One of the hardest parts was leaving the dogs. Some of our expedition dogs I never saw again. But one husky (named Merlin) that I'd worked with at the wilderness program (and absolutely fell in love with) I'd adopted the spring before I got ill. She came with me when I left my job and home. Being ill with a dog isn't easy. Dogs need walks and attention. But in many ways Merlin saved my life. She was my best friend, emotional support, and a link to my old life. She was VERY mellow for a sled dog so she did well as the pet of a sick person.

Even on many of my sickest days, Merlin was the one who got me out of bed, even if I just walked a quarter of a block. When I moved up north again, I was alone and sick in a city where I knew no-one. Most the time I was too sick to leave my little apartment. Sometimes I would go weeks without talking to a single person face-to-face because I was just too sick to go out. Merlin made it so I wasn't alone. Sometimes I would get so depressed and sad about how sick I was that I'd write a list in my journal of the things worth living for/being happy for. Merlin topped the list each and every time.

I have so much compassion now for the elderly and chronically ill who are living alone, spending hour after hour, day after day alone. What an amazing thing to have another being with you. Merlin is one of the best things that ever happened to me. She died last July. I miss her daily.

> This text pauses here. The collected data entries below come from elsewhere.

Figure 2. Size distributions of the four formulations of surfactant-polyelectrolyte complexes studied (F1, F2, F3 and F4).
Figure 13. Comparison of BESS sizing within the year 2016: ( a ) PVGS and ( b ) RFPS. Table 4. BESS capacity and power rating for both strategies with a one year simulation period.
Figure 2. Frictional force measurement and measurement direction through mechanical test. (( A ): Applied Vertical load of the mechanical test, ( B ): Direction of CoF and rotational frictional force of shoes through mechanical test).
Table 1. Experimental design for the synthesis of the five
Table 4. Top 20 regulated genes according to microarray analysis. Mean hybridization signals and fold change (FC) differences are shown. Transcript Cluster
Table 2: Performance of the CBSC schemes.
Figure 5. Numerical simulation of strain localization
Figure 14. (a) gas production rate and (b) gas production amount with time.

Now I have Teagan the golden retriever. I'm living with housemates, so I don't go days without human contact. Still, I can't believe what a blessing Teagan is. I got her last June from a family who had no time for her, so her expectations for walks etc. were low. She has a yard now where she plays, and between the three of us, she gets many more walks than she did in her previous life. I've been really sick for the last 6 weeks now. When I'm too sick to really want to talk or interact with people (which is often lately) Teagan will come climb in bed with me and sleep or cuddle.

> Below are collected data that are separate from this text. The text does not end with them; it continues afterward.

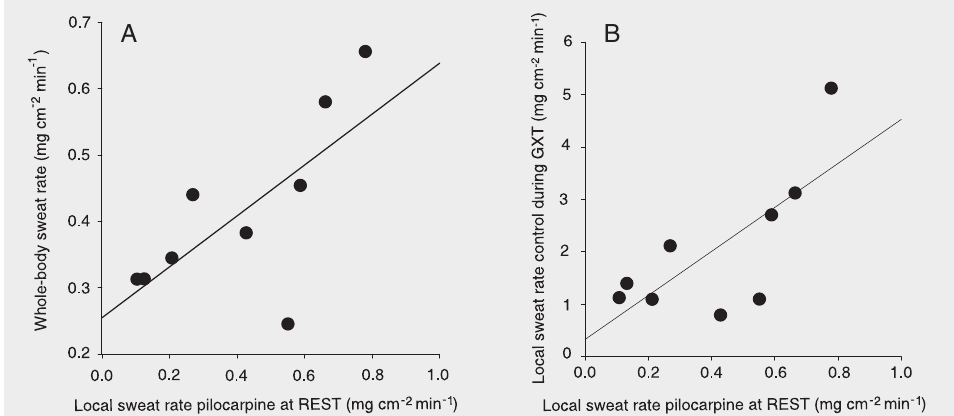
Figure 3. A , Correlation between the local sweat rate on the right forearm induced by pilocarpine at rest (REST) and whole-body sweat rate during the graded exercise test until exhaustion (GXT; r = 0.70, P = 0.03, Pear- son correlation test). B , Correla- tion between the local sweat rate on the right forearm induced by pilocarpine at rest and the local sweat rate on the left forearm (control) during GXT (r = 0.73, P = 0.02, Pearson correlation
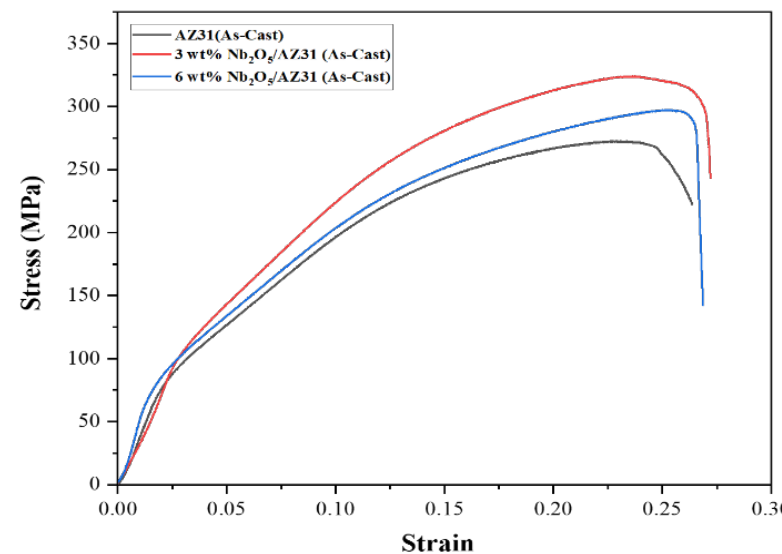
Figure 9. Compressive strength of Nb 2 O 5 /AZ31 composites. Table 3. Shows peak stress, fracture strain, and microhardness.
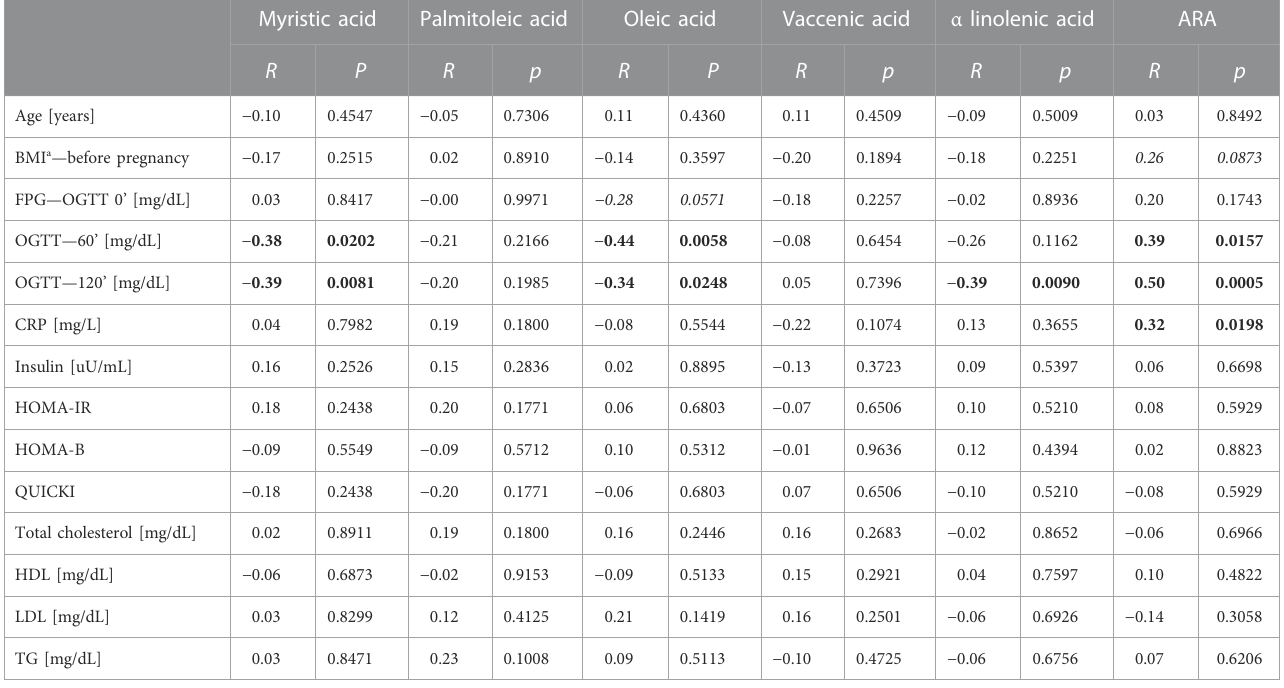
TABLE 4 Correlation with clinical data with top six changed cholesteryl esters — GDM and NGT together in the group.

I know dogs aren't for everyone, but without the dogs that have shared my life, I can't imagine how I would have managed.

Saturday, March 6, 2010

and the ridiculous relapse remains refractory

And the relapse continues. Sometimes I wonder about the usefulness of blogging. I mean on the one hand, it's an outlet for me. I've met some fellow M.E./cfs sufferers and a few people (friends and family) reading my blog have been educated about aspects of what it means to live with this illness.

On the other hand, sometimes it feels like a long, drawn-out self-indulgent complaining session. I mean how many times can I write that my throat hurts, it hurts to breath, my lymph glands feel on fire? So I won't blog about symptoms today beyond the fact that yes, I remain relapsed with an onslaught of immune system type symptoms.

I went to my NP on Thurs. There's nothing she could really do to help. She did a strept test just on the off chance we could treat my throat. Negative. She says it just looks viral. I did get my gluten blood test back which was negative. I've been tested as having a wheat allergy, but we wanted to see if I had celiac disease. I was supposed to go back on wheat for up to 12 weeks but I was so sick (vomiting) the whole time I only managed three weeks in a row before saying "screw it" and taking the test.

My CBC from December showed a low WBC (White Blood Count). My WBC (especially neutrophils) seem to be a good indicator of the severity of my condition. When I feel decent meaning at 60% function (which is still ill) my WBC hovers at around 4.0 which is low normal. When I crash or relapse, it drops a little. I think it went as low as 2.0 or something once which was moderate neutropenia. I bet if they checked it this month it would be low!

It's a gorgeous day! Maybe I'll get Joe to take me for a drive and I could take a few photos. If so, I'll post them here.